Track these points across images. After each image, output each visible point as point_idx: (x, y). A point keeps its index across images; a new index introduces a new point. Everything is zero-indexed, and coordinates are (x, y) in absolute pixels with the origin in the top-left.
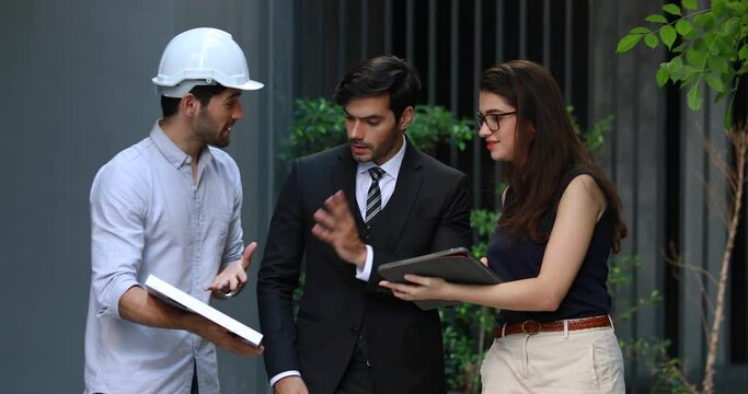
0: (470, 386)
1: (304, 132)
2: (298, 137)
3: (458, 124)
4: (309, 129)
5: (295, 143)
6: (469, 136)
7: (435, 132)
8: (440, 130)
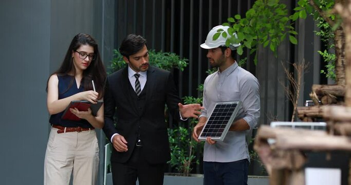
0: (185, 170)
1: (117, 63)
2: (114, 66)
3: (181, 60)
4: (119, 62)
5: (113, 68)
6: (185, 65)
7: (172, 64)
8: (174, 63)
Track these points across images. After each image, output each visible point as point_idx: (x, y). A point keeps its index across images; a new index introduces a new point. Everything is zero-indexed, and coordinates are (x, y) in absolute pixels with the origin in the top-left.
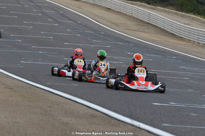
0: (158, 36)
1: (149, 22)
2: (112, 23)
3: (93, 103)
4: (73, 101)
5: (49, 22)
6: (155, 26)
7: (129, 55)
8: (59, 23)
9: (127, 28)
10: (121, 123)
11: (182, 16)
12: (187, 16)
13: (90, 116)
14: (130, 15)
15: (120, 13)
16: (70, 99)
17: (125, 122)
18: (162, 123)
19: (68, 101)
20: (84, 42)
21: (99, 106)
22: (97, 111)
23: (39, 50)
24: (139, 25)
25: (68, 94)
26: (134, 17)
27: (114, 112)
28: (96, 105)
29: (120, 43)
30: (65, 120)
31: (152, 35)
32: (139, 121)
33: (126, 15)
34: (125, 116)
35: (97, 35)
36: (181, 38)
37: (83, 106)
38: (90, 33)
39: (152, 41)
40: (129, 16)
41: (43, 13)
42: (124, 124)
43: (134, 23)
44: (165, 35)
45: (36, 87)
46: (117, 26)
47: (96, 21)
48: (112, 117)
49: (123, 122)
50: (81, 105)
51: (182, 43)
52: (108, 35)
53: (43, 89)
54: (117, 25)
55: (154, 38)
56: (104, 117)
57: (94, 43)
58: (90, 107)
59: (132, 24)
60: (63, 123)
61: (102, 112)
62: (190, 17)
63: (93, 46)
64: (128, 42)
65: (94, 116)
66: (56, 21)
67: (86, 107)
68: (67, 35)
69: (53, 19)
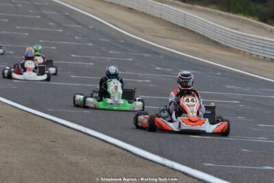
0: (197, 45)
1: (184, 26)
2: (135, 27)
3: (110, 136)
4: (84, 133)
5: (51, 27)
6: (192, 31)
7: (157, 70)
8: (64, 28)
9: (154, 34)
10: (149, 163)
11: (229, 18)
12: (235, 18)
13: (107, 153)
14: (159, 16)
15: (146, 14)
16: (80, 131)
17: (154, 162)
18: (203, 162)
19: (77, 133)
20: (98, 54)
21: (119, 139)
22: (117, 146)
24: (171, 30)
25: (77, 124)
26: (164, 20)
27: (139, 147)
29: (146, 55)
30: (74, 159)
32: (171, 160)
33: (153, 17)
34: (153, 153)
35: (116, 44)
36: (227, 48)
37: (96, 140)
38: (105, 42)
40: (157, 18)
41: (43, 15)
42: (152, 163)
43: (164, 28)
44: (205, 44)
45: (34, 114)
46: (142, 32)
47: (114, 25)
48: (136, 155)
49: (151, 160)
50: (94, 139)
51: (228, 54)
52: (131, 45)
53: (43, 117)
54: (141, 30)
55: (191, 48)
56: (125, 155)
57: (111, 55)
58: (106, 142)
59: (161, 30)
60: (71, 163)
61: (122, 148)
62: (239, 19)
63: (109, 59)
64: (157, 53)
65: (112, 154)
66: (60, 26)
67: (100, 141)
68: (75, 45)
69: (55, 22)
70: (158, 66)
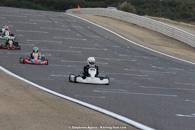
0: (182, 50)
1: (172, 37)
2: (138, 38)
3: (119, 114)
4: (101, 112)
5: (78, 37)
6: (178, 40)
7: (153, 68)
8: (88, 38)
9: (152, 43)
14: (155, 30)
15: (145, 28)
16: (98, 111)
19: (96, 112)
20: (111, 56)
21: (126, 117)
22: (124, 122)
23: (68, 64)
24: (163, 40)
25: (96, 106)
26: (159, 33)
28: (123, 116)
29: (145, 57)
31: (176, 49)
33: (151, 30)
35: (123, 49)
37: (110, 117)
38: (116, 48)
39: (176, 55)
40: (153, 31)
41: (72, 29)
43: (158, 38)
45: (66, 99)
46: (143, 41)
47: (122, 36)
50: (108, 117)
52: (134, 50)
53: (72, 101)
54: (141, 39)
55: (178, 53)
57: (121, 58)
58: (117, 119)
59: (156, 39)
63: (119, 60)
64: (153, 56)
66: (84, 37)
67: (112, 118)
68: (95, 50)
69: (81, 34)
70: (154, 65)
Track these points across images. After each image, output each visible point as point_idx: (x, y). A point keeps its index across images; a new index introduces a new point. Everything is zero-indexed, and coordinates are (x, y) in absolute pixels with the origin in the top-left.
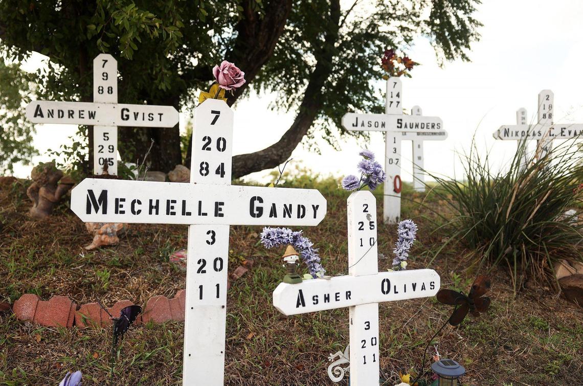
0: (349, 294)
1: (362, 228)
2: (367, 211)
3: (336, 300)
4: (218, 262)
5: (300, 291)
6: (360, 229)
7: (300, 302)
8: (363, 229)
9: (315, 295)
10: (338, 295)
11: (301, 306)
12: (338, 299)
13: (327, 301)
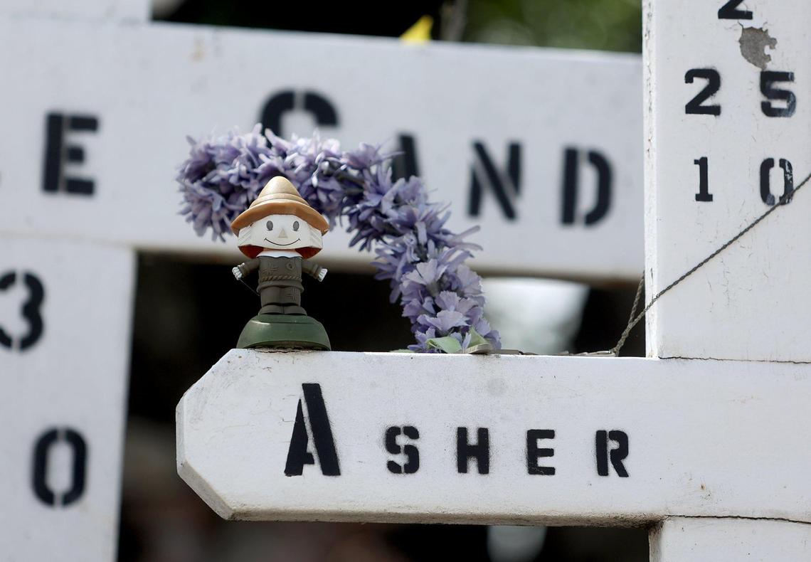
0: (613, 445)
1: (708, 103)
2: (748, 15)
3: (534, 469)
4: (61, 457)
5: (313, 393)
6: (694, 107)
7: (311, 447)
8: (715, 111)
9: (400, 423)
10: (542, 444)
11: (312, 471)
12: (543, 462)
13: (473, 465)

------------------------

• **Your instructions**: Print the material above line for line, without any change, but omit the pictures.

• **Response to this exercise**:
Track these points across images. After each image, output each visible point as point_idx: (x, y). A point keeps its index across images; a new index introduces a new point. Everything is zero-indexed, and coordinates are (x, y) in absolute pixels with the origin in the top-left.
0: (470, 386)
1: (304, 132)
2: (298, 137)
3: (458, 124)
4: (309, 129)
5: (295, 143)
6: (469, 136)
7: (435, 132)
8: (440, 130)
0: (185, 170)
1: (117, 63)
2: (114, 66)
3: (181, 60)
4: (119, 62)
5: (113, 68)
6: (185, 65)
7: (172, 64)
8: (174, 63)
Track these points across images. After each image, output each visible point as point_idx: (x, y). A point keeps its index across images; a new index introduces a new point. Everything is zero-indexed, and coordinates are (x, y) in absolute pixels with the origin in the top-left.
0: (158, 36)
1: (149, 22)
2: (112, 23)
3: (93, 103)
4: (73, 101)
5: (49, 22)
6: (155, 26)
7: (129, 55)
8: (59, 23)
9: (127, 28)
10: (121, 123)
11: (182, 16)
12: (187, 16)
13: (90, 116)
14: (130, 15)
15: (120, 13)
16: (70, 99)
17: (125, 122)
18: (162, 123)
19: (68, 101)
20: (84, 42)
21: (99, 106)
22: (97, 111)
23: (39, 50)
24: (139, 25)
25: (68, 94)
26: (134, 17)
27: (114, 112)
28: (96, 105)
29: (120, 43)
30: (65, 120)
31: (152, 35)
32: (139, 121)
33: (126, 15)
34: (125, 116)
35: (97, 35)
36: (181, 38)
37: (83, 106)
38: (90, 33)
39: (152, 41)
40: (129, 16)
41: (43, 13)
42: (124, 124)
43: (134, 23)
44: (165, 35)
45: (36, 87)
46: (117, 26)
47: (96, 21)
48: (112, 117)
49: (123, 122)
50: (81, 105)
51: (182, 43)
52: (108, 35)
53: (43, 89)
54: (117, 25)
55: (154, 38)
56: (104, 117)
57: (94, 43)
58: (90, 107)
59: (132, 24)
60: (63, 123)
61: (102, 112)
62: (190, 17)
63: (93, 46)
64: (128, 42)
65: (94, 116)
66: (56, 21)
67: (86, 107)
68: (67, 35)
69: (53, 19)
0: (197, 45)
1: (184, 26)
2: (135, 27)
3: (110, 136)
4: (84, 133)
5: (51, 27)
6: (192, 31)
7: (157, 70)
8: (64, 28)
9: (154, 34)
10: (149, 163)
11: (229, 18)
12: (235, 18)
13: (107, 153)
14: (159, 16)
15: (146, 14)
16: (80, 131)
17: (154, 162)
18: (203, 162)
19: (77, 133)
20: (98, 54)
21: (119, 139)
22: (117, 146)
24: (171, 30)
25: (77, 124)
26: (164, 20)
27: (139, 147)
29: (146, 55)
30: (74, 159)
32: (171, 160)
33: (153, 17)
34: (153, 153)
35: (116, 44)
36: (227, 48)
37: (96, 140)
38: (105, 42)
40: (157, 18)
41: (43, 15)
42: (152, 163)
43: (164, 28)
44: (205, 44)
45: (34, 114)
46: (142, 32)
47: (114, 25)
48: (136, 155)
49: (151, 160)
50: (94, 139)
51: (228, 54)
52: (131, 45)
53: (43, 117)
54: (141, 30)
55: (191, 48)
56: (125, 155)
57: (111, 55)
58: (106, 142)
59: (161, 30)
60: (71, 163)
61: (122, 148)
62: (239, 19)
63: (109, 59)
64: (157, 53)
65: (112, 154)
66: (60, 26)
67: (100, 141)
68: (75, 45)
69: (55, 22)
70: (158, 66)
0: (182, 50)
1: (172, 37)
2: (138, 38)
3: (119, 114)
4: (101, 112)
5: (78, 37)
6: (178, 40)
7: (153, 68)
8: (88, 38)
9: (152, 43)
14: (155, 30)
15: (145, 28)
16: (98, 111)
19: (96, 112)
20: (111, 56)
21: (126, 117)
22: (124, 122)
23: (68, 64)
24: (163, 40)
25: (96, 106)
26: (159, 33)
28: (123, 116)
29: (145, 57)
31: (176, 49)
33: (151, 30)
35: (123, 49)
37: (110, 117)
38: (116, 48)
39: (176, 55)
40: (153, 31)
41: (72, 29)
43: (158, 38)
45: (66, 99)
46: (143, 41)
47: (122, 36)
50: (108, 117)
52: (134, 50)
53: (72, 101)
54: (141, 39)
55: (178, 53)
57: (121, 58)
58: (117, 119)
59: (156, 39)
63: (119, 60)
64: (153, 56)
66: (84, 37)
67: (112, 118)
68: (95, 50)
69: (81, 34)
70: (154, 65)
Track these points across images. After each image, output each visible point as point_idx: (x, y). A point keeps its index across images; a new index introduces a new point. Everything is zero-indexed, and coordinates are (x, y) in absolute pixels with the origin in the top-left.
0: (349, 294)
1: (362, 228)
2: (367, 211)
3: (336, 300)
4: (218, 262)
5: (300, 291)
6: (360, 229)
7: (300, 302)
8: (363, 229)
9: (315, 295)
10: (338, 295)
11: (301, 306)
12: (338, 299)
13: (327, 301)
0: (613, 445)
1: (708, 103)
2: (748, 15)
3: (534, 469)
4: (61, 457)
5: (313, 393)
6: (694, 107)
7: (311, 447)
8: (715, 111)
9: (400, 423)
10: (542, 444)
11: (312, 471)
12: (543, 462)
13: (473, 465)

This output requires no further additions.